The General Staff said that “demoralized” Russian troops were looting the places they occupied, seizing civilian buildings such as farms, hangars for military equipment, and setting up firing positions in populated areas. These claims cannot be independently verified.

The Ukrainian Defense Forces also participated in operations in the northern city of Chernihiv and on the outskirts of Kyiv, the General Staff said.

In Kyiv, soldiers and volunteers built hundreds of roadblocks to defend a city of nearly 4 million people, often using sandbags, stacked tires and spiked cables. Some of the barricades looked substantial, with heavy concrete slabs and sandbags stacked more than two stories high, while others looked more haphazard, with hundreds of books used to weight stacks of tires.

“For every house, every street, every roadblock, we will fight to the death, if necessary,” Mayor Vitali Klitschko said.

In Kharkiv, the second largest city in Ukraine with a population of 1.4 million, apartment buildings were shelled.

“I think he broke through the fourth floor below us,” Dmitry Sedorenko said from a hospital bed in Kharkiv. “Immediately everything started to burn and fall apart.” As the floor beneath him collapsed, he crawled out through the third floor, past the bodies of some of the neighbors.

In the small town of Gorenka, where shelling reduced one district to ashes and shards of glass, rescuers and residents rummaged through the ruins as chickens pecked around.

“What are they doing?” – asked the attackers rescuer Vasily Oksak. “Two small children and two elderly people lived here. Come in and see what they’ve done.”

In The Hague, Ukraine appealed to the International Court of Justice to stop the Russian invasion, saying that Moscow was committing large-scale war crimes.

Russia “is resorting to tactics reminiscent of medieval siege wars, where they encircle cities, cut off escape routes and bombard civilians with heavy artillery shells,” said Jonathan Gimblet, a member of Ukraine’s legal team.

The fighting has sent energy prices skyrocketing around the world and plummeting inventories, as well as endangering the food supply and livelihoods of people around the world who depend on crops grown in the fertile Black Sea region.

The UN Human Rights Office reported 406 confirmed civilian deaths, but said the real number was much higher.

On Monday, Moscow again announced a series of demands to stop the invasion, including that Ukraine recognize Crimea as part of Russia and recognize the eastern regions controlled by Moscow-backed separatists as independent. He also pushed for Ukraine to change its constitution to ensure that it does not join international organizations such as NATO and the EU. Ukraine has already rejected these demands.

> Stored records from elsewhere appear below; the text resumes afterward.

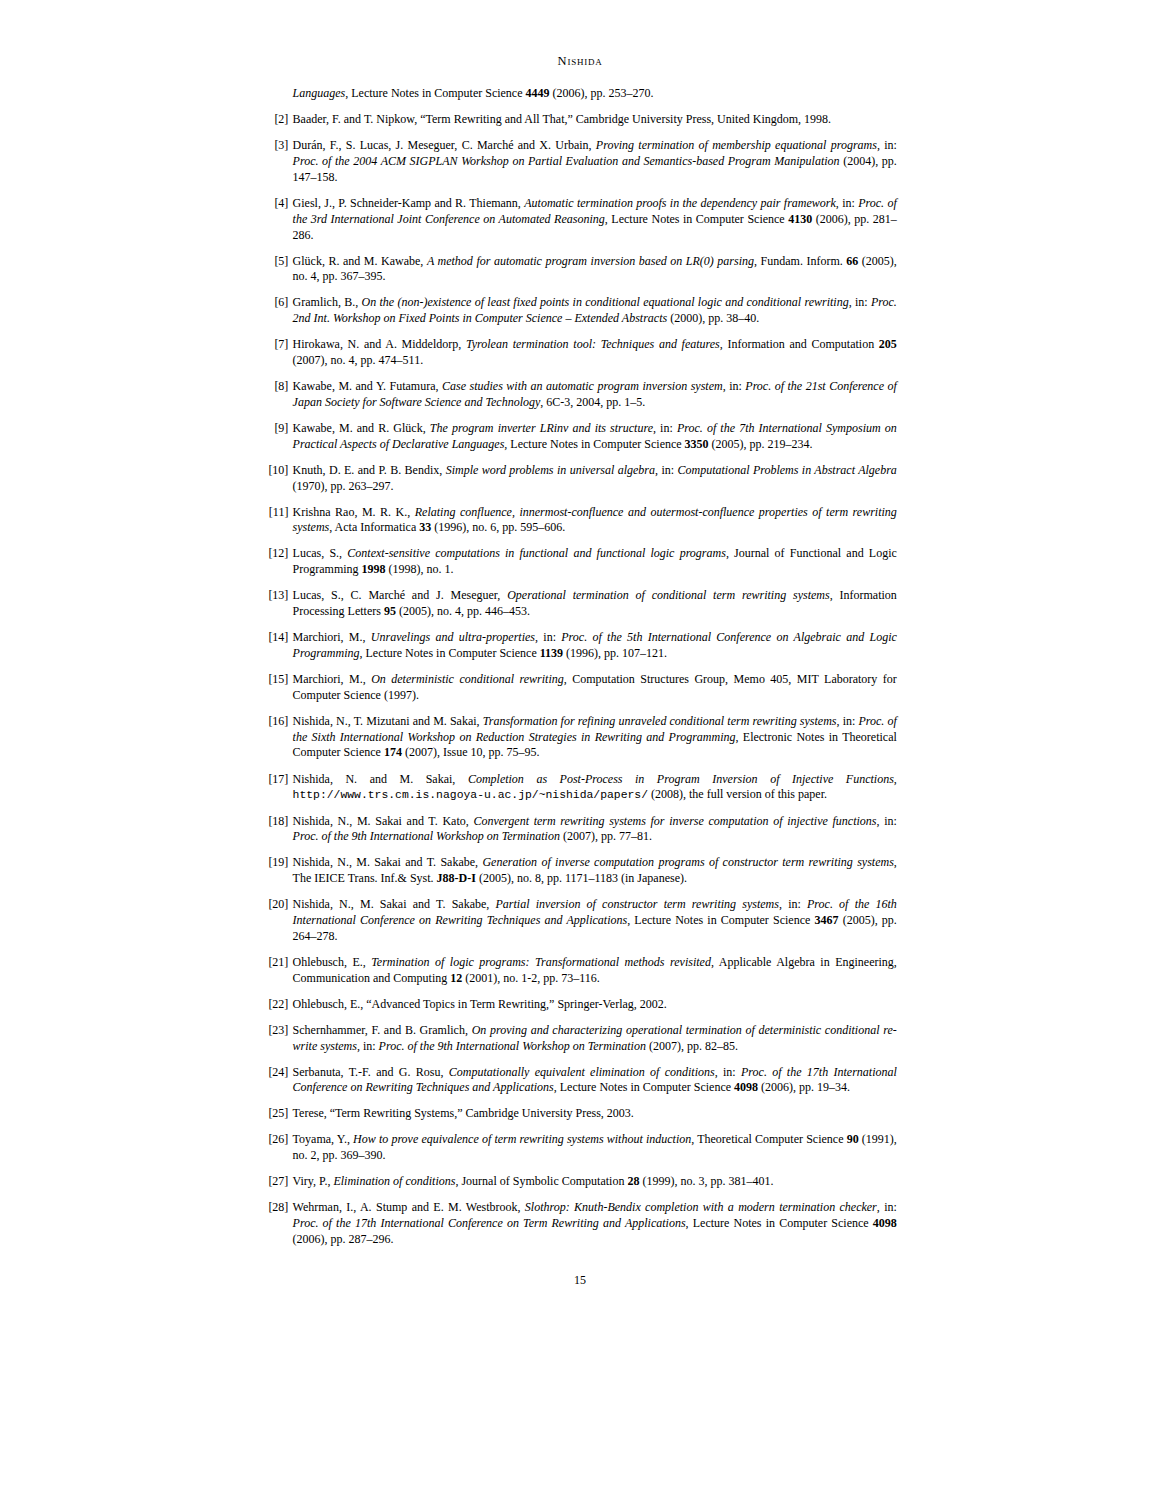Nishida
Languages, Lecture Notes in Computer Science 4449 (2006), pp. 253–270.
[2] Baader, F. and T. Nipkow, “Term Rewriting and All That,” Cambridge University Press, United Kingdom, 1998.
[3] Durán, F., S. Lucas, J. Meseguer, C. Marché and X. Urbain, Proving termination of membership equational programs, in: Proc. of the 2004 ACM SIGPLAN Workshop on Partial Evaluation and Semantics-based Program Manipulation (2004), pp. 147–158.
[4] Giesl, J., P. Schneider-Kamp and R. Thiemann, Automatic termination proofs in the dependency pair framework, in: Proc. of the 3rd International Joint Conference on Automated Reasoning, Lecture Notes in Computer Science 4130 (2006), pp. 281–286.
[5] Glück, R. and M. Kawabe, A method for automatic program inversion based on LR(0) parsing, Fundam. Inform. 66 (2005), no. 4, pp. 367–395.
[6] Gramlich, B., On the (non-)existence of least fixed points in conditional equational logic and conditional rewriting, in: Proc. 2nd Int. Workshop on Fixed Points in Computer Science – Extended Abstracts (2000), pp. 38–40.
[7] Hirokawa, N. and A. Middeldorp, Tyrolean termination tool: Techniques and features, Information and Computation 205 (2007), no. 4, pp. 474–511.
[8] Kawabe, M. and Y. Futamura, Case studies with an automatic program inversion system, in: Proc. of the 21st Conference of Japan Society for Software Science and Technology, 6C-3, 2004, pp. 1–5.
[9] Kawabe, M. and R. Glück, The program inverter LRinv and its structure, in: Proc. of the 7th International Symposium on Practical Aspects of Declarative Languages, Lecture Notes in Computer Science 3350 (2005), pp. 219–234.
[10] Knuth, D. E. and P. B. Bendix, Simple word problems in universal algebra, in: Computational Problems in Abstract Algebra (1970), pp. 263–297.
[11] Krishna Rao, M. R. K., Relating confluence, innermost-confluence and outermost-confluence properties of term rewriting systems, Acta Informatica 33 (1996), no. 6, pp. 595–606.
[12] Lucas, S., Context-sensitive computations in functional and functional logic programs, Journal of Functional and Logic Programming 1998 (1998), no. 1.
[13] Lucas, S., C. Marché and J. Meseguer, Operational termination of conditional term rewriting systems, Information Processing Letters 95 (2005), no. 4, pp. 446–453.
[14] Marchiori, M., Unravelings and ultra-properties, in: Proc. of the 5th International Conference on Algebraic and Logic Programming, Lecture Notes in Computer Science 1139 (1996), pp. 107–121.
[15] Marchiori, M., On deterministic conditional rewriting, Computation Structures Group, Memo 405, MIT Laboratory for Computer Science (1997).
[16] Nishida, N., T. Mizutani and M. Sakai, Transformation for refining unraveled conditional term rewriting systems, in: Proc. of the Sixth International Workshop on Reduction Strategies in Rewriting and Programming, Electronic Notes in Theoretical Computer Science 174 (2007), Issue 10, pp. 75–95.
[17] Nishida, N. and M. Sakai, Completion as Post-Process in Program Inversion of Injective Functions, http://www.trs.cm.is.nagoya-u.ac.jp/~nishida/papers/ (2008), the full version of this paper.
[18] Nishida, N., M. Sakai and T. Kato, Convergent term rewriting systems for inverse computation of injective functions, in: Proc. of the 9th International Workshop on Termination (2007), pp. 77–81.
[19] Nishida, N., M. Sakai and T. Sakabe, Generation of inverse computation programs of constructor term rewriting systems, The IEICE Trans. Inf.& Syst. J88-D-I (2005), no. 8, pp. 1171–1183 (in Japanese).
[20] Nishida, N., M. Sakai and T. Sakabe, Partial inversion of constructor term rewriting systems, in: Proc. of the 16th International Conference on Rewriting Techniques and Applications, Lecture Notes in Computer Science 3467 (2005), pp. 264–278.
[21] Ohlebusch, E., Termination of logic programs: Transformational methods revisited, Applicable Algebra in Engineering, Communication and Computing 12 (2001), no. 1-2, pp. 73–116.
[22] Ohlebusch, E., “Advanced Topics in Term Rewriting,” Springer-Verlag, 2002.
[23] Schernhammer, F. and B. Gramlich, On proving and characterizing operational termination of deterministic conditional rewrite systems, in: Proc. of the 9th International Workshop on Termination (2007), pp. 82–85.
[24] Serbanuta, T.-F. and G. Rosu, Computationally equivalent elimination of conditions, in: Proc. of the 17th International Conference on Rewriting Techniques and Applications, Lecture Notes in Computer Science 4098 (2006), pp. 19–34.
[25] Terese, “Term Rewriting Systems,” Cambridge University Press, 2003.
[26] Toyama, Y., How to prove equivalence of term rewriting systems without induction, Theoretical Computer Science 90 (1991), no. 2, pp. 369–390.
[27] Viry, P., Elimination of conditions, Journal of Symbolic Computation 28 (1999), no. 3, pp. 381–401.
[28] Wehrman, I., A. Stump and E. M. Westbrook, Slothrop: Knuth-Bendix completion with a modern termination checker, in: Proc. of the 17th International Conference on Term Rewriting and Applications, Lecture Notes in Computer Science 4098 (2006), pp. 287–296.
15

Zelenskiy has called for stronger punitive measures against Russia, including a global boycott of its oil exports, which are key to its economy.

“If (Russia) does not want to abide by civilized rules, then it should not receive goods and services from civilization,” he said in a video message.

___

This story has been updated to correct that there were no people on the buses in the video from Mariupol, although the official said they were part of an evacuation effort.

__

Associated Press reporters from around the world contributed to this report.